Computing the next SemVer for dlang packages with dsemver
Sönke Ludwig
sludwig at outerproduct.org
Thu Oct 22 15:50:45 UTC 2020
Am 22.10.2020 um 10:59 schrieb Robert burner Schadek:
> On Wednesday, 21 October 2020 at 17:55:00 UTC, Sönke Ludwig wrote:
>
>> 0.x.y vs. 1+.x.y is about the development process/state. Quite often a
>> design is not yet fully fleshed out in the beginning and there are
>> many incremental changes to the API. If 0.x.y didn't exist, that would
>> simply mean that either the project gets more or less stuck with the
>> initial (bad) design, or that it quickly increments major versions,
>> effectively providing no more stability as in the 0.x.y case.
>
> I think that is the one mistake SemVer does. 0.x.y is just one big
> loophole.
> After the 1.x.y release an breaking api change requires a major version
> increment.
> The way it should be. Stability or unstable is only mentioned in the 0.x.y
> definitions.
>
> You are not stuck on a bad design, break the api, improve the api,
> increment the major version number.
> If you break the api in an 0.x.y version the hard part does not change.

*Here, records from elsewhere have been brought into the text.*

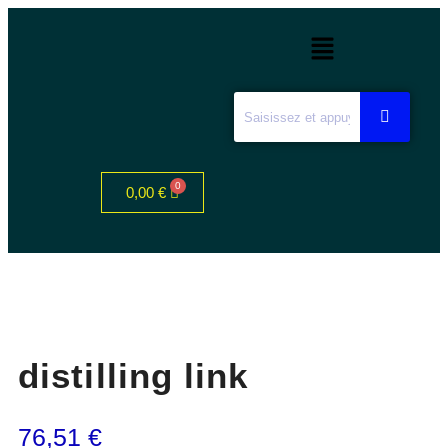
0,00
€
distilling link
76,51
€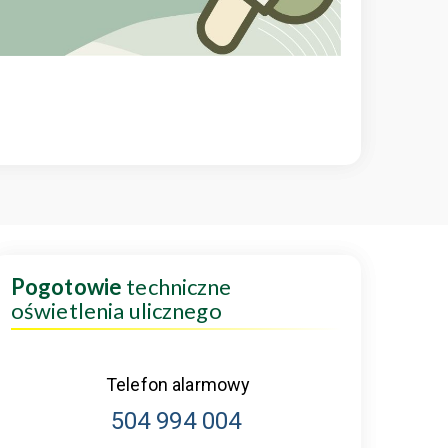
Pogotowie
techniczne
oświetlenia ulicznego
Telefon alarmowy
504 994 004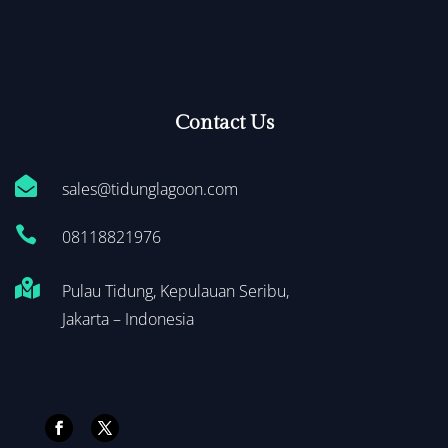
Contact Us

sales@tidunglagoon.com

0
8118821976

Pulau Tidung, Kepulauan Seribu,
Jakarta – Indonesia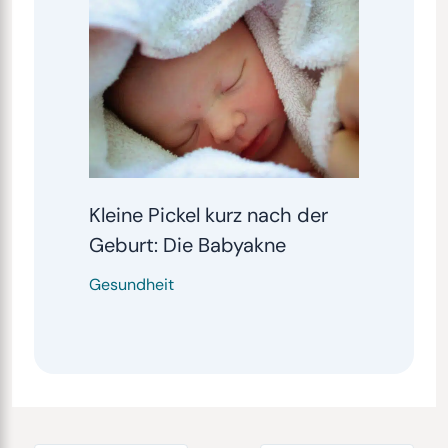
Kleine Pickel kurz nach der
Geburt: Die Babyakne
Gesundheit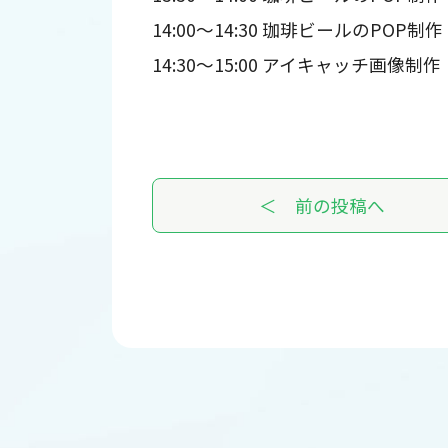
14:00～14:30 珈琲ビールのPOP
14:30～15:00 アイキャッチ画像制作（I
＜ 前の投稿へ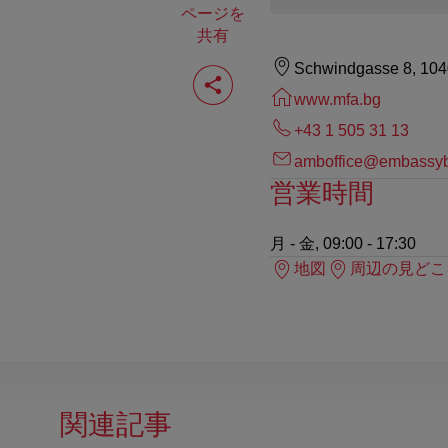
ページを
共有
ペ
Schwindgasse 8, 10
ー
www.mfa.bg
ジ
を
+43 1 505 31 13
共
有
amboffice@embassybu
す
営業時間
る
月 - 金, 09:00 - 17:30
地図
周辺の見どこ
関連記事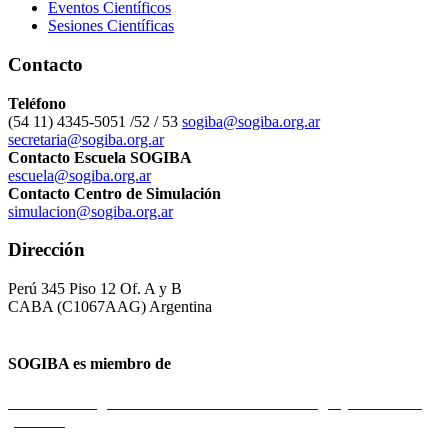
Eventos Científicos
Sesiones Científicas
Contacto
Teléfono
(54 11) 4345-5051 /52 / 53
sogiba@sogiba.org.ar
secretaria@sogiba.org.ar
Contacto Escuela SOGIBA
escuela@sogiba.org.ar
Contacto Centro de Simulación
simulacion@sogiba.org.ar
Dirección
Perú 345 Piso 12 Of. A y B
CABA (C1067AAG) Argentina
SOGIBA es miembro de
Federación Argentina de Sociedades de Ginecología y Obstetricia
(FASGO)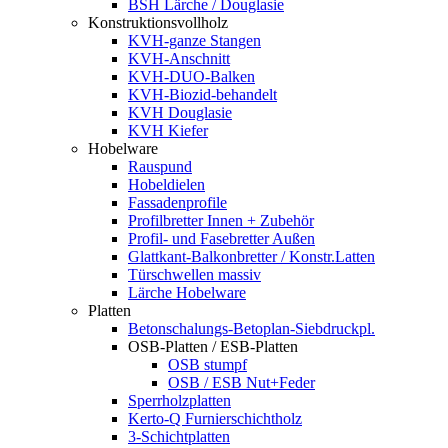
BSH Lärche / Douglasie
Konstruktionsvollholz
KVH-ganze Stangen
KVH-Anschnitt
KVH-DUO-Balken
KVH-Biozid-behandelt
KVH Douglasie
KVH Kiefer
Hobelware
Rauspund
Hobeldielen
Fassadenprofile
Profilbretter Innen + Zubehör
Profil- und Fasebretter Außen
Glattkant-Balkonbretter / Konstr.Latten
Türschwellen massiv
Lärche Hobelware
Platten
Betonschalungs-Betoplan-Siebdruckpl.
OSB-Platten / ESB-Platten
OSB stumpf
OSB / ESB Nut+Feder
Sperrholzplatten
Kerto-Q Furnierschichtholz
3-Schichtplatten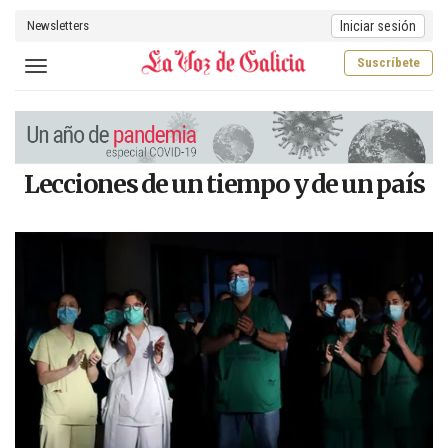
Newsletters
Iniciar sesión
Suscríbete
Toggle navigation
Lecciones de un tiempo y de un país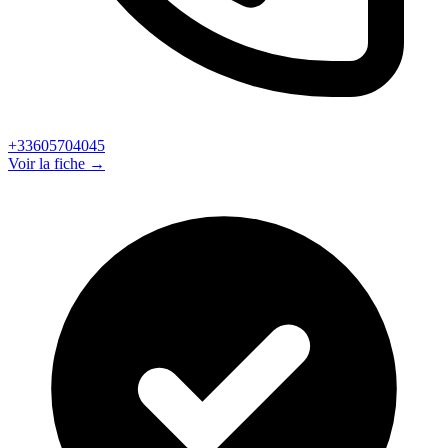
+33605704045
Voir la fiche →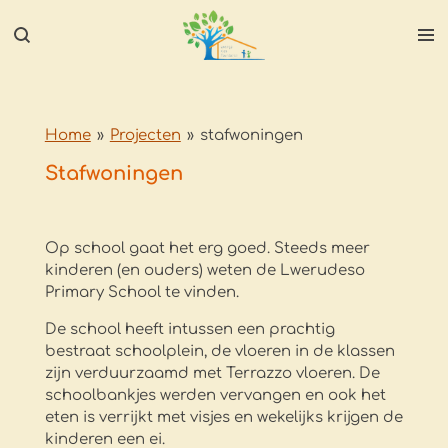
Ga
direct
naar
de
hoofdinhoud
Home
»
Projecten
»
stafwoningen
Stafwoningen
Op school gaat het erg goed. Steeds meer
kinderen (en ouders) weten de Lwerudeso
Primary School te vinden.
De school heeft intussen een prachtig
bestraat schoolplein, de vloeren in de klassen
zijn verduurzaamd met Terrazzo vloeren. De
schoolbankjes werden vervangen en ook het
eten is verrijkt met visjes en wekelijks krijgen de
kinderen een ei.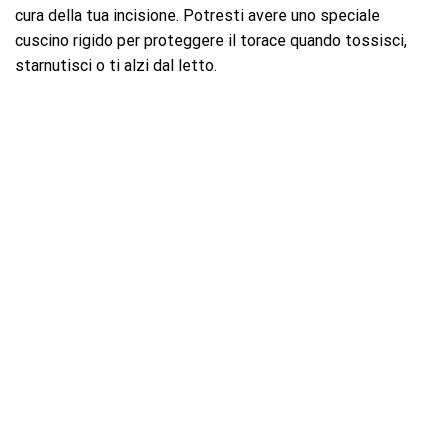
cura della tua incisione. Potresti avere uno speciale
cuscino rigido per proteggere il torace quando tossisci,
starnutisci o ti alzi dal letto.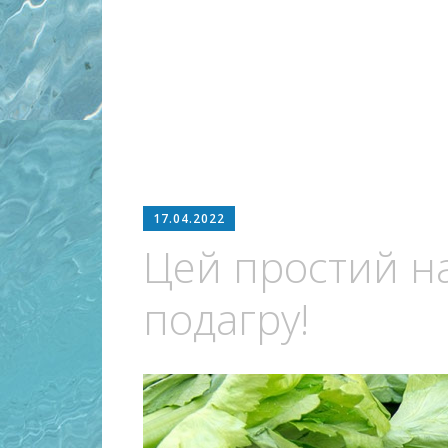
17.04.2022
Цей простий нап
подагру!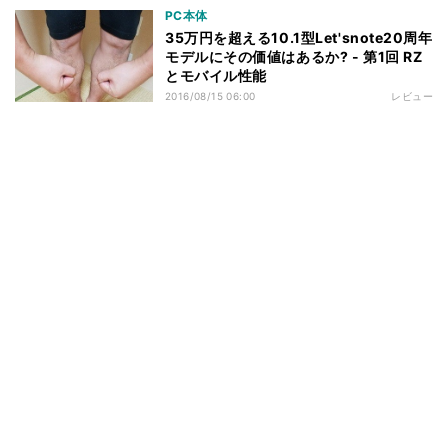
PC本体
35万円を超える10.1型Let'snote20周年
モデルにその価値はあるか? - 第1回 RZ
とモバイル性能
2016/08/15 06:00
レビュー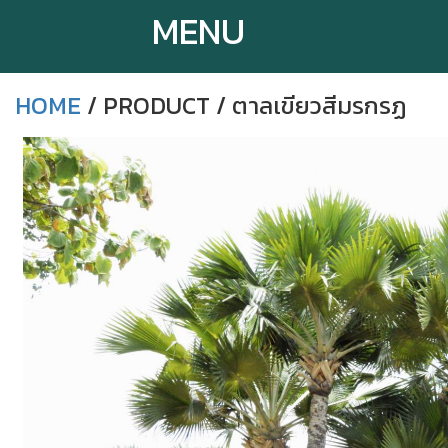
MENU
HOME
/ PRODUCT / ตาลเขียวสีมรกรฏ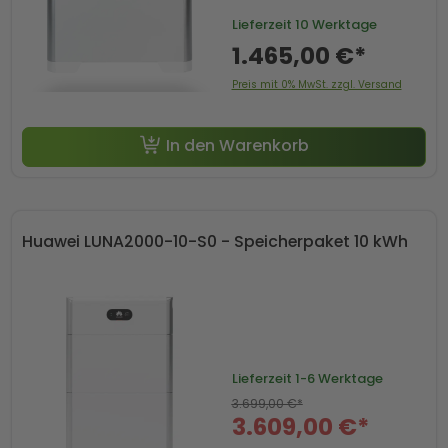
Lieferzeit
10 Werktage
1.465,00 €*
Preis mit 0% MwSt. zzgl. Versand
In den Warenkorb
Huawei LUNA2000-10-S0 - Speicherpaket 10 kWh
Lieferzeit
1-6 Werktage
3.699,00 €*
3.609,00 €*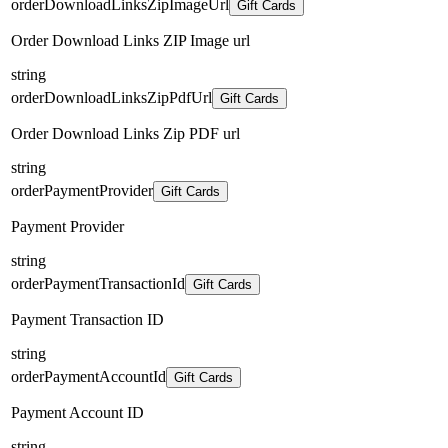
orderDownloadLinksZipImageUrl
Gift Cards
Order Download Links ZIP Image url
string
orderDownloadLinksZipPdfUrl
Gift Cards
Order Download Links Zip PDF url
string
orderPaymentProvider
Gift Cards
Payment Provider
string
orderPaymentTransactionId
Gift Cards
Payment Transaction ID
string
orderPaymentAccountId
Gift Cards
Payment Account ID
string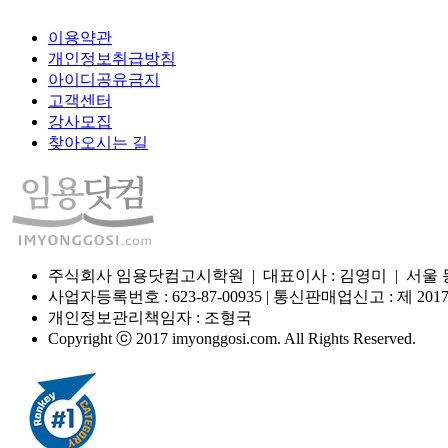
이용약관
개인정보취급방침
아이디공유금지
고객센터
강사모집
찾아오시는 길
주식회사 임용닷컴고시학원 | 대표이사 : 김영미 | 서울 동작구 장
사업자등록번호 : 623-87-00935 | 통신판매업신고 : 제 
개인정보관리책임자 : 조형국
Copyright ⓒ 2017 imyonggosi.com. All Rights Reserved.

> In both instances the users have to update their usage.
>
> In know in theory 0.x.y should be considered unstable. But by amount of
> 0.x.y we have you pretty much can't get anything done in D if you only
> use stable packages.
> The loophole has become the normal case.
>
> So what can we do, I see two major options:
> 1. we can live on the edge and use unstable packages and have no meaning
> in the
> SemVer number
> 2. we can acknowledge that most of them are stable, put a 1. in front
> and ignore
> the 0.x.y part of the SemVer definition and have the SemVer mean
> something
>
> dsemver does 2.
>
> And true there might be cases where dsemver does not increment the
> number correctly, but you can always increment by hand.
>
> Also if your api is not stable after your 1.x.y release and you break
> everything in 2.x.y, so what. Your users are also annoyed when you break
> your api from 0.1.x to 0.1.1. Only difference is they could have seen in
> coming by looking at the SemVer.
>
> I should stop ranting now.
>
The real alternative to 0.x.y is 1.0.0-alpha.1+, though, with the
drawback that there is no supported means to still provide something
like a distinction between breaking (x) and non-breaking (y) changes.
There is also value in having some kind of indicator that the code has
reached a certain level of maturity (1.0.0).